▶ _Instructions to follow_
Which lines in the data below contain the word "back"? Pull each of them out.

▶ _Data provided_

=== Begin Enclosure ===

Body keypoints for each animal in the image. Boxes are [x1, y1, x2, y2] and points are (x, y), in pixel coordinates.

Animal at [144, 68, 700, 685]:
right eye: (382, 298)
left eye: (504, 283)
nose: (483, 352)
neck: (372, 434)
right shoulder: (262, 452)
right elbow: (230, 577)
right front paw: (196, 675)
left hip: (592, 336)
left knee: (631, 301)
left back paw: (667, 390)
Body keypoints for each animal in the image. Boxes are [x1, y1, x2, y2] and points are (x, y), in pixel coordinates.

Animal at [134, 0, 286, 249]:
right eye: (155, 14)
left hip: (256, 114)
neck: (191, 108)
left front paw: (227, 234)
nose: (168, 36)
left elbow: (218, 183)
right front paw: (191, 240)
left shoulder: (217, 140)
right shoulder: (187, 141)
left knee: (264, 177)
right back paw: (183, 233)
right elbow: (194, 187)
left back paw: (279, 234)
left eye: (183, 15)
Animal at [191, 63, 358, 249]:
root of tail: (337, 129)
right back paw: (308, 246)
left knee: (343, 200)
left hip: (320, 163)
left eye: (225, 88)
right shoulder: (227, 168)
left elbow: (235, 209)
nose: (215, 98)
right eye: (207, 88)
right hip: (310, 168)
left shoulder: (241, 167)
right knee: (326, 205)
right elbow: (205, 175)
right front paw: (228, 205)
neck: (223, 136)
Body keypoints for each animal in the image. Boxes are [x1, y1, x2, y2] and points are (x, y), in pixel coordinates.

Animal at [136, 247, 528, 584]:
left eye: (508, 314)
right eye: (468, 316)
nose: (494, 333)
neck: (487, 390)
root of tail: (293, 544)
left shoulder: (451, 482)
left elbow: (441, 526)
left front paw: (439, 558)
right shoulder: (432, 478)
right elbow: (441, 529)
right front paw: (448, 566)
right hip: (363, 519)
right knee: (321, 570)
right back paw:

=== End Enclosure ===

▶ _Response to the task_
left back paw: (667, 390)
right back paw: (183, 233)
left back paw: (279, 234)
right back paw: (308, 246)
right back paw:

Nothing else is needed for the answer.